There may be others who are wondering whether it is time to return, to come home again. With apologies to Thomas Wolfe, the truth is that you can come home again, and we’re glad to see you.
And perhaps there are those whose church home is elsewhere but there’s something about Holy Trinity that tugs on your heart. There’s a place for you, too. And we want you to feel welcome, whenever you can worship with us.
And then there are the troops; the loyal, the faithful, the tireless (but tired) who are the backbone of this place; the saints. You have choices as well—how do we best carry the cross into the future? What will carrying the cross together look like?

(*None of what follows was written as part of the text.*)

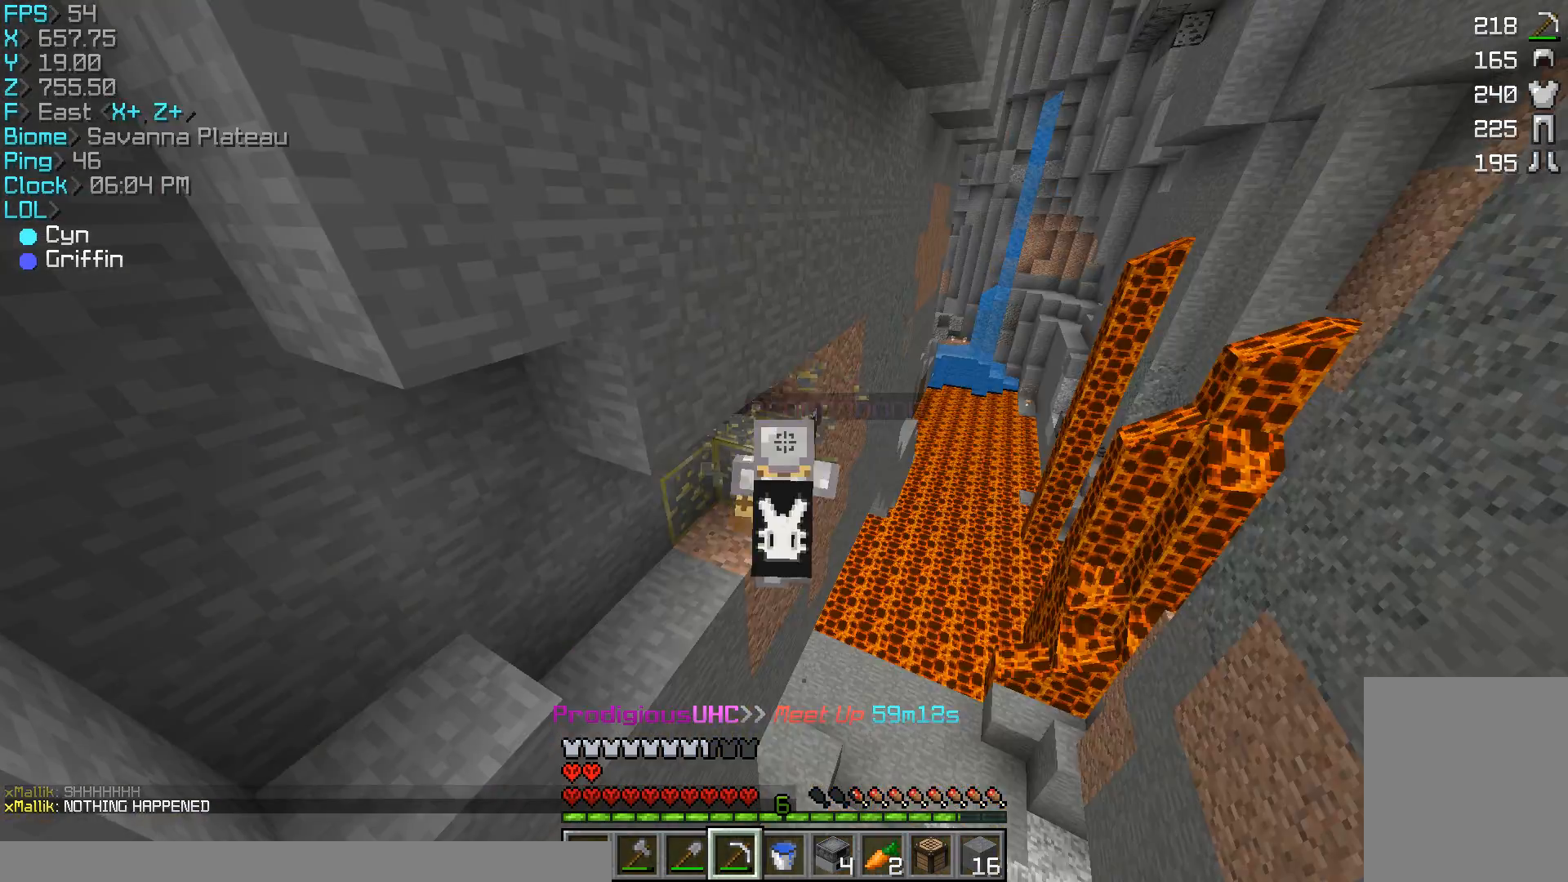
{"keys": [], "mouse": ["left"], "events": []}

How much will it cost? What will we sing and how will we pray along the way?
Moses puts before his beloved and before us, the question of life and death, of blessing and curse. What will it take to keep us moving in the way of life, of health and of wholeness. What will it take for us to avoid the way of compulsion, addiction, and selfishness? It’s not about what church is closest. It’s not about the organist or the preacher or even about the Sunday School—it’s about what kind of community will help us to carry our cross? What kind of community will stand by us? What kind of community will pray for us and accept us, no matter what?
The Stations of the Cross at Holy Trinity are only put up in Lent. And in a way, I really like that practice. It means that when they are up, we are invited to find ourselves in those stations, and try to relate to the characters portrayed. Jesus carries the cross, but he is also supported by others.
There is his mother Mary. There is Simon of Cyrene. There is Veronica. There are the strangers who walk along side, ready to support, ready to help, eager to share. And if you look really closely, you’ll begin to see people who look familiar—people from this church family who stand ready to help, to support, and to befriend.
When those Stations of the Cross are taken down, the image of them remains in our mind as an invitation for us to take their place.
Friends in Christ, I invite you to re-commit to the Way of the Cross that begins in this place. May we pray for each other, may we support each other, may we grow in faith with each other, may we walk together in the shadow of the Cross of Christ until we see God face to face.